Happy Birthday, Annida Christofi Clark!!!
In DC Land, we’ve had an unnaturally warm winter thus far (nary a snowflake to be seen), but this morning was quite crisp. I went outside in my winter coat and scarf to fill the bird feeder and found…little pink flowers blooming below the feeder, tricked into thinking spring has arrived. It damn near broke my heart.
I’ve learned that my uncle/godfather’s brain cancer has taken an unexpected turn for the worse. A misdiagnosis had him thinking that the cancer was holding steady and he was doing just fine. Not long afterwards, another specialist realized, duh, there’s a thumbprint-sized shadow on his scan, indicating that the cancer has grown and spread to the opposite side of his brain. In the course of a few short weeks he went from “You’re doing great—see you in a year!” to “You’ve only got four months to live.” Chemo won’t do anything. They can’t operate because the tumor is too entrenched in his brain. Radiation will extend his life by 1-2 months, so he’s going to undergo radiation five days a week for the next five weeks. He got this news before Christmas, but waited until yesterday to tell my dad, so he wouldn’t spoil his holiday.
He’s a very good man, a very respected man; he deserves better than this. He’s a widower (cancer claimed my aunt/godmother in 1995), a father of two, a grandfather of three. He’s only 70—still so young. Less than six months ago he helped to nurse his aunt through losing battle with cancer, and now he’s in her shoes.
This is a tragedy on many levels, but what astounds me, aside from the gross negligence of his misdiagnosis, is the fact that, in this day and age, we still don’t have a cure for cancer. I’m not claiming I could do a more efficient job of finding a cure (science is not my strong suit)—I just have to wonder where this research is leading. I mean, yes, strides are clearly being made. For example, there is now an HPV vaccine, which, in a sense, doubles as a cervical cancer vaccine. And people are leading longer, better lives with HIV and cancer, both of which used to be automatic death sentences. But we still don’t have a cure. Every year brings about smaller and more powerful technology, both for good (medicine) and for evil (warfare, terrorism). Okay, great, you can now watch videos on your iPod, surf YouTube and look at Google Earth satellite shots of your neighborhood on your Razr/Blackberry/Treo/whatever, use your 10.5 megapixel camera to take startling crisp photos, and study every pore on every face on your big-screen HDTV-equipped plasma television. Cool, neat, but here’s the thing: although there’s medicine for male impotence, there’s no medicine to eradicate ALS, MS, Parkinson’s, Alzheimer’s, cancer, AIDS. Where’s the fucking sense in that? Where are our priorities? Do we really need smarter bombs? Smaller cell phones? Cloned animals?

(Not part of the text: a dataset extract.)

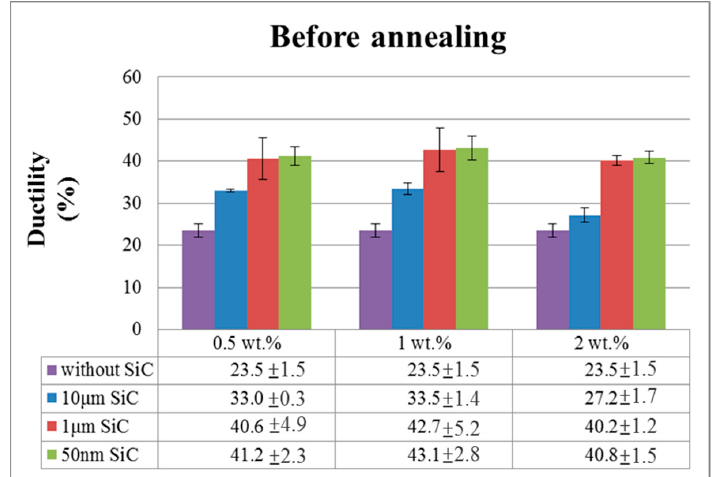
Figure 4. Ductility of the AZ61/SiCp MMC extruded plates before annealing.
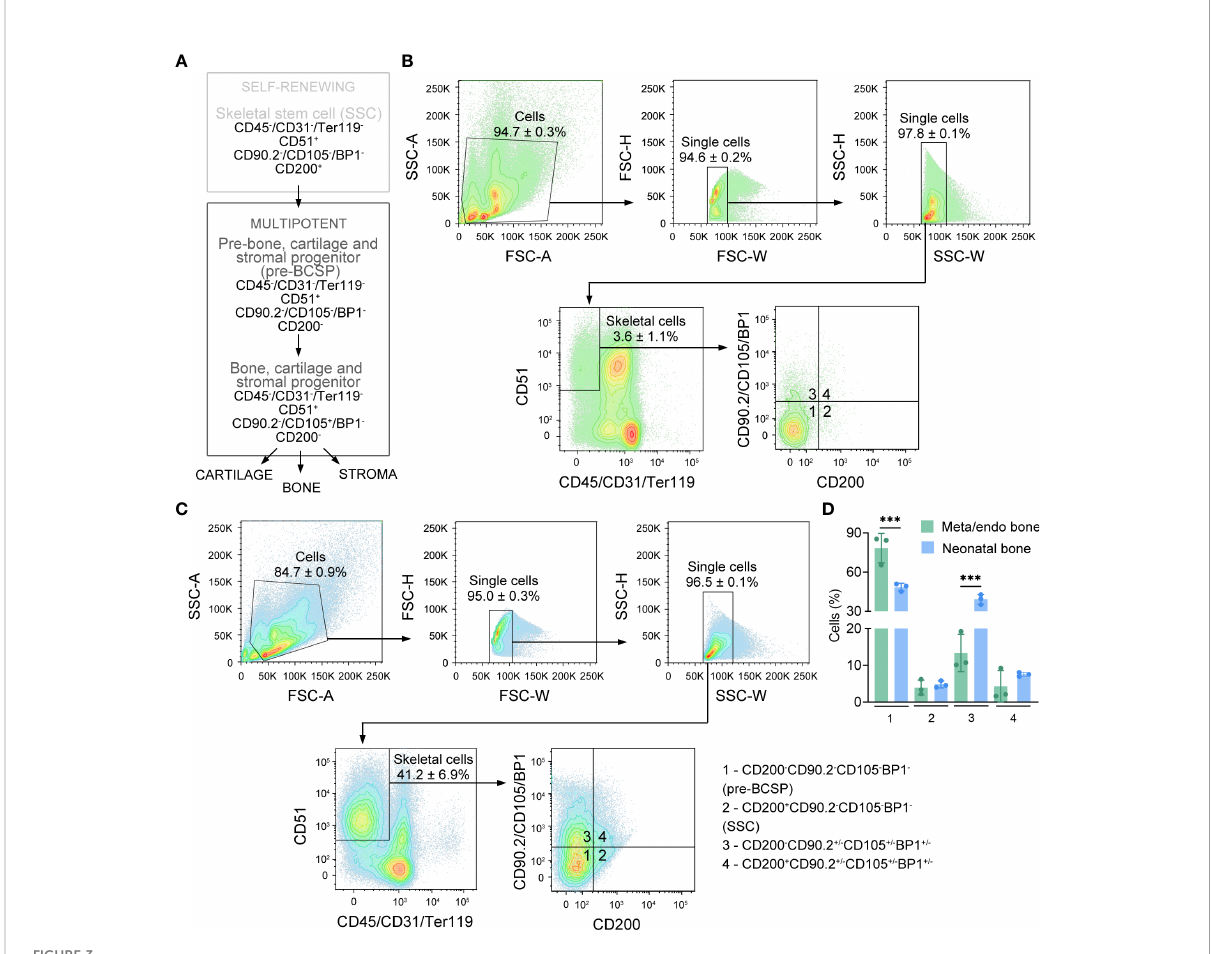
FIGURE 3 Freshly isolated metaphyseal/endosteal bone cells express surface markers of putative stem and progenitor cells. (A) Schematic representation of the mouse skeletal stem cell tree (adapted from (19)). (B) Contour plots showing the gating strategy used for fl ow cytometry-based quanti fi cation of different skeletal cell subpopulations in freshly isolated metaphyseal/endosteal cells (n=3). (C) Contour plots showing the gating strategy used for fl ow cytometry-based quanti fi cation of different skeletal cell subpopulations in freshly isolated neonatal cells (n=3). (D) Quanti fi cation of different cell subpopulations in metaphyseal/endosteal and neonatal SSPCs based on CD200/CD90.2/CD105/BP1 expression (n=3). SSC is skeletal stem cell, pre-BCSP is pre-bone, cartilage and stromal progenitor. Data are shown as mean ± SD. ***p<0.001 (Two-way ANOVA with Tukey ’ s multiple comparison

I guess I’m just shocked that we are capable of traveling in space but not capable of curing a disease that has been around forever. That we can map the humane genome and pull DNA from a flake of skin and create artificial intelligence but can’t figure out how to stop our cells from betraying us.
Anyway, this whole situation with my uncle is reminding me about how abrupt life can be. I want to beg my parents and grandfather to fill out one of those All About Me autobiography books. It’s just sad to think that loved ones could die and leave behind so many mysteries. I know all the big events of their lives—Papa’s war stories, for example—but I don’t know the little things. What were the names of their prom dates? What were their favorite subjects in high school? What’s the most rebellious thing they did? I just think it would be a shame for them to leave without me knowing them through and through.
song heard most recently before posting:
Dogs—Damien Rice

1 comment:
Strength to your uncle.
About priorities of world, that is certainly an issue to consider. I see this as wide spectrum of interrelated matters of quality, quantity and how these are shared among us fellow human beings.
It gets somewhat nontrivial even on individual level. Do we pursue for what we want (being influenced by popular culture), instead of what we need, or, do we climb Mount Everest, which might increase happiness but shorten lifespan.
Personally, I guess I am a quality guy. Simply put, quality is king. No matter in what age one dies, well lived life is equally valuable, 17 years or 77 years or something between.
In a way, it's like everyone is equal. Everyone is living in RIGHT NOW, and there is nothing beyond this. Years are illusory.